Try it »
Return the entries below in full. Keep every word as it is.

[Records excerpted from a collection]

--

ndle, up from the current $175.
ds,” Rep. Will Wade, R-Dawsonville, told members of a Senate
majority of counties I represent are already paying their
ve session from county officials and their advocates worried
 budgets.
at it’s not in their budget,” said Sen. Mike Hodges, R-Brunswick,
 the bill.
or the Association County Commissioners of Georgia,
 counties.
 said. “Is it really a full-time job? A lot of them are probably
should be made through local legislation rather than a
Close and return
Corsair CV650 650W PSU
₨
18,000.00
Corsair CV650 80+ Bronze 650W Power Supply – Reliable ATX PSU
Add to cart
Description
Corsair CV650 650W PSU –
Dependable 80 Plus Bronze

--

Output for this exercise »
ndle, up from the current $175.
ds,” Rep. Will Wade, R-Dawsonville, told members of a Senate
majority of counties I represent are already paying their
ve session from county officials and their advocates worried
 budgets.
at it’s not in their budget,” said Sen. Mike Hodges, R-Brunswick,
 the bill.
or the Association County Commissioners of Georgia,
 counties.
 said. “Is it really a full-time job? A lot of them are probably
should be made through local legislation rather than a
Close and return
Corsair CV650 650W PSU
₨
18,000.00
Corsair CV650 80+ Bronze 650W Power Supply – Reliable ATX PSU
Add to cart
Description
Corsair CV650 650W PSU –
Dependable 80 Plus Bronze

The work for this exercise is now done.